Il ne s’agit pas de faire un procès simpliste et caricatural de sept ans de pouvoir, comme si l’on pouvait tirer un même trait (de biffure, pour les uns, ou de majesté, pour quelques autres) sur l’ensemble des choix et actions du gouvernement d’un pays. Les appareils auditifs, depuis 2021, se démocratisent. Le confinement a été traversé de façon volontariste. La loi d’orientation des mobilités a consacré le droit à la mobilité pour tous, et ouvert des financements ad hoc aux structures qui le facilitent. Si l’intérêt du pass culture est discuté parmi les professionnels, il a le mérite d’exister. Le droit à l’avortement a été – beau symbole – inscrit dans la constitution. Etc. Qui voudrait dresser un bilan complet des deux mandatures (ce n’est pas dans mes cordes) devrait aussi mettre à l’actif des mesures et des choix appréciables.
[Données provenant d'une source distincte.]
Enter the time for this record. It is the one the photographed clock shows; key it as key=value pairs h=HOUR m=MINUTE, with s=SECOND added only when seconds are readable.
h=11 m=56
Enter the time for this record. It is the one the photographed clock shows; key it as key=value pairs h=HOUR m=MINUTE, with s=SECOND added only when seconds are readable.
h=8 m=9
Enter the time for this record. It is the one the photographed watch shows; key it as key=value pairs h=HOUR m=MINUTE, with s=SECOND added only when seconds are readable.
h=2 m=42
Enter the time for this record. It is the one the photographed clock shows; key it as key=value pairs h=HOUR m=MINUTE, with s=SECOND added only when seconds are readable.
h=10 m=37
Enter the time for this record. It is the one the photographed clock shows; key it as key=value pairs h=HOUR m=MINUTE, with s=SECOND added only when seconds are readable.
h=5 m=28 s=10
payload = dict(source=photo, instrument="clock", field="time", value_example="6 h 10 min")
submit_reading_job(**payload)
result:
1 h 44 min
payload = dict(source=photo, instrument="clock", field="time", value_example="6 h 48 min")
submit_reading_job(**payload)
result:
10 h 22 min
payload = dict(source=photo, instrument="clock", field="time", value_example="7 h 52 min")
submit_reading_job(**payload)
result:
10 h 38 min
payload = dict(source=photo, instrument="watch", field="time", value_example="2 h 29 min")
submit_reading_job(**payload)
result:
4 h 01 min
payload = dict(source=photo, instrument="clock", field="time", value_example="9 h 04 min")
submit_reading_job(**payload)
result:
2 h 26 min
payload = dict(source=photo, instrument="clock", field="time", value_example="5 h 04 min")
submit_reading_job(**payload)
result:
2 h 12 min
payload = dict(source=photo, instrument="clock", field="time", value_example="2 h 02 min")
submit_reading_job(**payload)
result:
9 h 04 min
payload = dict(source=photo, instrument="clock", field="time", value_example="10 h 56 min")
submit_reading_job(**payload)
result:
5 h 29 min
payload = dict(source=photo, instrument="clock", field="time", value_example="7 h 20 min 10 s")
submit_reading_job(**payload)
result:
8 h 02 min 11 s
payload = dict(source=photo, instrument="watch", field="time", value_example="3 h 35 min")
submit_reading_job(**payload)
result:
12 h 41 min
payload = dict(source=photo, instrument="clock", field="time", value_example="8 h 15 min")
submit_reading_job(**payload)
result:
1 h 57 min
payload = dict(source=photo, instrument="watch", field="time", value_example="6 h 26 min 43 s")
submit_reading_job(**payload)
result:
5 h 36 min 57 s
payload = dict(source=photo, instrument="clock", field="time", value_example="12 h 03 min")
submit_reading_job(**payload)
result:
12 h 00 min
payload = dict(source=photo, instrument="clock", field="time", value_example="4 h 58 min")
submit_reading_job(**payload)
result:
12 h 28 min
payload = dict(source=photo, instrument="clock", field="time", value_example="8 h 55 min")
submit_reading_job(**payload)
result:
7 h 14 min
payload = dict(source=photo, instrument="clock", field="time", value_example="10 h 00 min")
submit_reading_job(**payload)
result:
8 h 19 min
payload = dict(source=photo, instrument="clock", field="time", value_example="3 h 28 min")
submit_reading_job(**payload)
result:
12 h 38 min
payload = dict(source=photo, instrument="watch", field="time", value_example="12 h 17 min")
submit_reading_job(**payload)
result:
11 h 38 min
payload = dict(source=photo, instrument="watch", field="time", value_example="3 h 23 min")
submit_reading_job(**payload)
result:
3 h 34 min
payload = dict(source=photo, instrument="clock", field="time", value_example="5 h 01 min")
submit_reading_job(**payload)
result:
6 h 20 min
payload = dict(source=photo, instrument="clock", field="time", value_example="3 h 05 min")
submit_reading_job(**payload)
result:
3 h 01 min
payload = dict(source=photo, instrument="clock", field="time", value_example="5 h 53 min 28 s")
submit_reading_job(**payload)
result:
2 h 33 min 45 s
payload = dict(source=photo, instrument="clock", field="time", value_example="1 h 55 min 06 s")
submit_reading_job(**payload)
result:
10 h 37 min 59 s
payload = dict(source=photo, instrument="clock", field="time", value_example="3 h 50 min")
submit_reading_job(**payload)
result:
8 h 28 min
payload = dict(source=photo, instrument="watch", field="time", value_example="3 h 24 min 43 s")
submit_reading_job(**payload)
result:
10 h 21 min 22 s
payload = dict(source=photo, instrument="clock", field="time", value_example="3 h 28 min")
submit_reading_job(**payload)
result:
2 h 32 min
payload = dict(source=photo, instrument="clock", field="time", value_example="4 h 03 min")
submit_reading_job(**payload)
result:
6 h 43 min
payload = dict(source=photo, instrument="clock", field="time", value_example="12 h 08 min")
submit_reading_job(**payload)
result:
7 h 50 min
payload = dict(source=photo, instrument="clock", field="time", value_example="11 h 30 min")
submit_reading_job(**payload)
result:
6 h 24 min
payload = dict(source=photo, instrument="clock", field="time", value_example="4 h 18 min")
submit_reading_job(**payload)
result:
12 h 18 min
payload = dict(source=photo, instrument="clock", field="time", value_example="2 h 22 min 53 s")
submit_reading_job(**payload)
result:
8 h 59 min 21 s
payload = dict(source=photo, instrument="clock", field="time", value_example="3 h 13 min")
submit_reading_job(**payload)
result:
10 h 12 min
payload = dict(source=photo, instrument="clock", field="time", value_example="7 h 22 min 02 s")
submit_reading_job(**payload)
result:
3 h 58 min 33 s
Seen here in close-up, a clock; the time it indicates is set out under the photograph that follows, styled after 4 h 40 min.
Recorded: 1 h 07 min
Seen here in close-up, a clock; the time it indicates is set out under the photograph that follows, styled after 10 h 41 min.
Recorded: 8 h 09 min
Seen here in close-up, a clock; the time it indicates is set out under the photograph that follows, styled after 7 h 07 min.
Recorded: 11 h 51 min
Ce qui m’intéresse ici, c’est ce qui a été fait à la chose publique, en relation avec une manière de faire de la politique qui caractérise plus encore le début du XXIe siècle que la fin du précédent.

La communication politique, avant la politique, avant l’intérêt public

Primat du naming sur l’identité, et coup de bluff

Le parti, certes morcelé et moribond, qui porte actuellement le nom Les Républicains a changé de nom trois fois en cinquante ans : il a été le RPR en 1976, l’UMP en 2002, puis LR en 2015. Le PS dont le périmètre et le barycentre ont évolué, s’appelle PS depuis le congrès d’Epinay en 1971. Le PCF est le PCF depuis 1920. Le Modem est l’héritier principal de l‘UDF giscardien (1978-2007 : quarante ans). Enfin, le Front national, parti né en 1972 de la réunion des groupuscules d’extrême droite, a changé de nom en 2018.

Par comparaison, ce qu’on appelle communément la « macronie » ou le « parti macroniste » – des expressions d’ailleurs peu contestées par les principaux intéressés – a eu trois noms en seulement sept ans (2016-2023) : En Marche, La République en marche, Renaissance.

Le problème de cette intense activité onomastique est double. D’abord et surtout, elle précède, plutôt qu’elle ne traduit une identité politique. Si l’on est généreux ou optimiste, on dira que c’est cohérent avec la croyance de bonne foi que la politique est morte, qu’il ne reste qu’à gérer la nation comme on gère une boîte, que les citoyens-consommateurs ont besoin d’un renouvellement des marques. Ensuite, elle révèle l’impossibilité pour le mouvement d’un ancrage dans le temps long des corpus, idées et cultures.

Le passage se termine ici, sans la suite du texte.